In general there is a spectrum between process- and outcome-based RL, and I don’t think I would have ever said that we shouldn’t do outcome-based RL on short-horizon tasks with verifiable rewards; I care much more about the distinction between the two for long-horizon fuzzy tasks.
I do agree that there are some signs that people will continue with outcome-based RL anyway, all the way into long-horizon fuzzy tasks. I don’t think this is a settled question—reasoning models have only been around a year, things can change quite quickly.

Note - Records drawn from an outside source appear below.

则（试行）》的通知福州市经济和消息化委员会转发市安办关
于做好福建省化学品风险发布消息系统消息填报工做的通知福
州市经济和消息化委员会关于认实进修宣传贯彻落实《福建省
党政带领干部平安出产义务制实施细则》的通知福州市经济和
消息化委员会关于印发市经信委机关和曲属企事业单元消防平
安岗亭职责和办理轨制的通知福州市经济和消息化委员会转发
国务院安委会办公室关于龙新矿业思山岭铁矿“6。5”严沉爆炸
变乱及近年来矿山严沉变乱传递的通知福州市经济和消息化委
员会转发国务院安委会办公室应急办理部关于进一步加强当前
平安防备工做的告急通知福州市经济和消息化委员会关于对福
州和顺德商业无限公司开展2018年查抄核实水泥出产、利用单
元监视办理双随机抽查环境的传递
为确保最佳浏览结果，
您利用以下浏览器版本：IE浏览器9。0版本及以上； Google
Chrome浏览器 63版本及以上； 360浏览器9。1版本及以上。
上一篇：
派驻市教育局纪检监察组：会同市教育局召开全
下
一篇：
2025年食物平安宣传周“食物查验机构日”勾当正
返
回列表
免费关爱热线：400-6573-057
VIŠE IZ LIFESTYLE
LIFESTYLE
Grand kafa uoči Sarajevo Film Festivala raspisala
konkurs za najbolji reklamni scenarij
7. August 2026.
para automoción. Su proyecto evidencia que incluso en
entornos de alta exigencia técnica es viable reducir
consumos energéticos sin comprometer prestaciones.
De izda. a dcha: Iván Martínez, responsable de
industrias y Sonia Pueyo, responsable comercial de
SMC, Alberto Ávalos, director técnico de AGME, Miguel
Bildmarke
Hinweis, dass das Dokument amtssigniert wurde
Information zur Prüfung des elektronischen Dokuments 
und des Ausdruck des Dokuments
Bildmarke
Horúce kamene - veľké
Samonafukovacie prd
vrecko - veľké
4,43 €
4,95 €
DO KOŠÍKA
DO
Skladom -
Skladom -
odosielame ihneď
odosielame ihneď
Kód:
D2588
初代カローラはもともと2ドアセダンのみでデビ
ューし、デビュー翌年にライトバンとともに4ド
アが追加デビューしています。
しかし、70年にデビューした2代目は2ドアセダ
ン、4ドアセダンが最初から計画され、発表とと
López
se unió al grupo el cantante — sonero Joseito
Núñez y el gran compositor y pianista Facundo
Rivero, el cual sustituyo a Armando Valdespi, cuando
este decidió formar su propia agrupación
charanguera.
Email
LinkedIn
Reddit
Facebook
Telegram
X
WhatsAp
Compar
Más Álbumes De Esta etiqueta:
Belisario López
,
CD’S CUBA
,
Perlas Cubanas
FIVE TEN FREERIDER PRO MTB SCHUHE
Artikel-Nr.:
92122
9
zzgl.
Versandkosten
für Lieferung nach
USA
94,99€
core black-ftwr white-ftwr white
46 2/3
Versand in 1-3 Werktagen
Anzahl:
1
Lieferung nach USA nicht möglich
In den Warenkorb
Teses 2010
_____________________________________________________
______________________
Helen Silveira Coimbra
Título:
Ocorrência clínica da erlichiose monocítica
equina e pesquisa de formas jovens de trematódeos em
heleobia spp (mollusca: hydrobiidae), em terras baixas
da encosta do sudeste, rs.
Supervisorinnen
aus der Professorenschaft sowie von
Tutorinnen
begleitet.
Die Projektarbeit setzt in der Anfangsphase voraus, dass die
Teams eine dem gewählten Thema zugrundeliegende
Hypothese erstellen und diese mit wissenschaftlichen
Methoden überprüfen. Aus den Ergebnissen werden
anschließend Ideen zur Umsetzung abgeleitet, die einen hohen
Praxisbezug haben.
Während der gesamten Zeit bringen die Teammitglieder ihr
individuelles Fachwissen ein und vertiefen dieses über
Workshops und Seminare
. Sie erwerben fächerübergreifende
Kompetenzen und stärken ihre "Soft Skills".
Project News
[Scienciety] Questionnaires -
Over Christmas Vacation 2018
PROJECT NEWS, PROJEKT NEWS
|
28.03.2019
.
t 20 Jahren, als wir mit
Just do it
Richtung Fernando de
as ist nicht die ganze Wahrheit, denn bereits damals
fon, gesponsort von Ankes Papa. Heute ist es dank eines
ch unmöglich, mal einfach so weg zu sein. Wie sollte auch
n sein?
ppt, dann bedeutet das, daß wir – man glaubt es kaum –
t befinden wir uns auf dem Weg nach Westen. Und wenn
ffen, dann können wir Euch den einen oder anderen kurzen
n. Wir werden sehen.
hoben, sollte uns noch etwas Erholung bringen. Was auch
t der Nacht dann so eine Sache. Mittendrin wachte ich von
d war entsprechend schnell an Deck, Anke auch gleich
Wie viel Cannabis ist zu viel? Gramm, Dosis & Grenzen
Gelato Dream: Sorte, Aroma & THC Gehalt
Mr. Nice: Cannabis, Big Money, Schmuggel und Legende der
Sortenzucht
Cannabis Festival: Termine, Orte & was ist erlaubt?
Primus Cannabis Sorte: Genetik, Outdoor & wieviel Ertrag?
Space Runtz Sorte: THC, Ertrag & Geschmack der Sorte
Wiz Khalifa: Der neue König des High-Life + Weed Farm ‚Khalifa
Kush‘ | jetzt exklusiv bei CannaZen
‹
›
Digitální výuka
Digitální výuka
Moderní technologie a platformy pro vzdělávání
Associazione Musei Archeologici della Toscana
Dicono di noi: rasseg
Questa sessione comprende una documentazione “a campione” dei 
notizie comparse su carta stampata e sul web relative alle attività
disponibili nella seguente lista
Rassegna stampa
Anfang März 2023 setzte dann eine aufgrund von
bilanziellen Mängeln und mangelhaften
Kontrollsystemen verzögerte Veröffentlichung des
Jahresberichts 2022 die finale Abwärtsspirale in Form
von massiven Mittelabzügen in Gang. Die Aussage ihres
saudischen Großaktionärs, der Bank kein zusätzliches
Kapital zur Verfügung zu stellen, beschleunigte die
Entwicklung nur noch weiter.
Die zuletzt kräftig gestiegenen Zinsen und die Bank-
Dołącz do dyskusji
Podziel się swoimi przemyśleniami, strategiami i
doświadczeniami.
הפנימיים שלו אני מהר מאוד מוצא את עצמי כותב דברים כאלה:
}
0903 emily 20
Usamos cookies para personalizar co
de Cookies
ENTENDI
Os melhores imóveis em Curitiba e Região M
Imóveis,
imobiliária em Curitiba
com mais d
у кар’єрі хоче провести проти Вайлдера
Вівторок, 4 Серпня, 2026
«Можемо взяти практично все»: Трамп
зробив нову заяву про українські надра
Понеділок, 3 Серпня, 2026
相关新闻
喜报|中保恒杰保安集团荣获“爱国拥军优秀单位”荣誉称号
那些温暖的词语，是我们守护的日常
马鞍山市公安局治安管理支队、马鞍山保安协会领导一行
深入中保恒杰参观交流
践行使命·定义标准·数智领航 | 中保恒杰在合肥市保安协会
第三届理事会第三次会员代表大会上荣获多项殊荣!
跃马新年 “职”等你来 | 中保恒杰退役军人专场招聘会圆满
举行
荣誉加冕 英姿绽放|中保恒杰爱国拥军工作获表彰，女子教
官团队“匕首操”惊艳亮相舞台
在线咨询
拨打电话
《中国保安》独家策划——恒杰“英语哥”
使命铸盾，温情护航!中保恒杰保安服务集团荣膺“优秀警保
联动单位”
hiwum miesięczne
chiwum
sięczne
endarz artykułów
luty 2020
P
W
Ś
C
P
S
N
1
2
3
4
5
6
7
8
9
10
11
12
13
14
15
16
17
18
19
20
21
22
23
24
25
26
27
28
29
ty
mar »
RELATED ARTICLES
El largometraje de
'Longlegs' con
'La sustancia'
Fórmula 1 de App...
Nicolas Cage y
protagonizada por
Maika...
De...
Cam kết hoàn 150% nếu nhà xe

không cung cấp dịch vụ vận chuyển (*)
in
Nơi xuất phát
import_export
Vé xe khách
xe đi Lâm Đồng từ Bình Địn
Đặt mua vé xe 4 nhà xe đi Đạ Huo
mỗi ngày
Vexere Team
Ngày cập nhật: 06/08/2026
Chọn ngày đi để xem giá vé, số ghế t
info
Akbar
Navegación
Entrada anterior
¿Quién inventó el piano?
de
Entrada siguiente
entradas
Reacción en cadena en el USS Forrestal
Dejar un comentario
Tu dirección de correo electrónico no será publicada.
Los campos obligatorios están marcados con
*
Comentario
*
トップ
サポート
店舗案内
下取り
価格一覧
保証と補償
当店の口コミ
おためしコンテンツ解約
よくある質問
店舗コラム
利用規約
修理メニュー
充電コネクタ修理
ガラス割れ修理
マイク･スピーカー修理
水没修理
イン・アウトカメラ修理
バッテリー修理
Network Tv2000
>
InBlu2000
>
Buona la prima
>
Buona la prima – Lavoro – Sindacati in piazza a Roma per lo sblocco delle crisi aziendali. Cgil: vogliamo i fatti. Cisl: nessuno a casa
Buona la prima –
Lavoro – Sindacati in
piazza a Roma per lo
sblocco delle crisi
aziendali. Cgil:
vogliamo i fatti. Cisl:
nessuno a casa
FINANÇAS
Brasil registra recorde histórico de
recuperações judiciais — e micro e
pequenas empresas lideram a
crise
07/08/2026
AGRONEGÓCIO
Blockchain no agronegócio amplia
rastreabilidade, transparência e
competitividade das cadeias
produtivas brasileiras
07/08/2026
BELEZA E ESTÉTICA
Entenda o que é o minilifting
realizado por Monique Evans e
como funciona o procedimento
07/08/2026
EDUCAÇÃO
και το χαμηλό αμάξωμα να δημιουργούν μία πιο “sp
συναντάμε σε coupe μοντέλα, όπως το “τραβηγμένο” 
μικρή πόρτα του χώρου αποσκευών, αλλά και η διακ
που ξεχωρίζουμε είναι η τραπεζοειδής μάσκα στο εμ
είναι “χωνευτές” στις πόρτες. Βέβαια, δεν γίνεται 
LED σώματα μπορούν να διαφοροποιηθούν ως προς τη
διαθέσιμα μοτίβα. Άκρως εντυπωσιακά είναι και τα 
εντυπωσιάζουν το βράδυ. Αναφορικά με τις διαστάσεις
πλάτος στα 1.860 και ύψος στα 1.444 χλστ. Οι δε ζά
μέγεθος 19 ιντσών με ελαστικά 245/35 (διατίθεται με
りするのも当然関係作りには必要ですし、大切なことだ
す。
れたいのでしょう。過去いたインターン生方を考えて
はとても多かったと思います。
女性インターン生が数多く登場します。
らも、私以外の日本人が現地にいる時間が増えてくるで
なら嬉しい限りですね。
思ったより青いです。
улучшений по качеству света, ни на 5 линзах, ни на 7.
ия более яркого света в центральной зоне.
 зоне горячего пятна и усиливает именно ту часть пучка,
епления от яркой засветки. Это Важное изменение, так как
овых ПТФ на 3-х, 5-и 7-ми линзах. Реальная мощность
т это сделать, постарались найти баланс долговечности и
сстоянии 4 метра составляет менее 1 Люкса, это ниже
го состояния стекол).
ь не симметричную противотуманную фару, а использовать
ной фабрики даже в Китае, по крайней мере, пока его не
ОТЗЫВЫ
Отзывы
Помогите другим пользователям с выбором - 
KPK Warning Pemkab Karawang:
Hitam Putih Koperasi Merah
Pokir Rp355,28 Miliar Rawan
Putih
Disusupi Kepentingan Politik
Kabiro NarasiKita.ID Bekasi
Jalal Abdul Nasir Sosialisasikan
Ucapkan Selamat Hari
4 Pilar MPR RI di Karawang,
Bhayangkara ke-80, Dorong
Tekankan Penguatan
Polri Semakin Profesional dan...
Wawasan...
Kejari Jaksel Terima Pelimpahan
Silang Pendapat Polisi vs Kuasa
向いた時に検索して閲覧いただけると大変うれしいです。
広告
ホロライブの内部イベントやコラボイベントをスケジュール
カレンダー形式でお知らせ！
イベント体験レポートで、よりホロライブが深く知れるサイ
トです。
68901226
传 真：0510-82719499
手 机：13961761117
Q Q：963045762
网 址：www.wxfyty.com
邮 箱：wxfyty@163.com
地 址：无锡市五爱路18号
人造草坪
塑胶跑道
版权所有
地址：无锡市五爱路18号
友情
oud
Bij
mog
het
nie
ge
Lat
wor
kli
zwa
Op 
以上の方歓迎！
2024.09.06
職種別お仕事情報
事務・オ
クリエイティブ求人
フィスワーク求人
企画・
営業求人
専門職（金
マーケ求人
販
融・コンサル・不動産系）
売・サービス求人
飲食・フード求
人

None of this is to disagree with your takeaways, I roughly agree with all of them (maybe I’d have some quibbles about #2).
My memory agrees with Rohin. Some safety people were trying to hold the line but most weren’t, I don’t think it reached as much consensus as this CoT monitorability just did.
I think it’s good to defend lines even if they get blown past, unless you have a better strategy this trades off against. “Defense in depth” “Fighting retreat” etc.
(Unimportant: My position has basically been that process-based reinforcement and outcome-based reinforcement are interesting to explore separately but that mixing them together would be bad, and also, process-based reinforcement will not be competitive capabilities-wise.)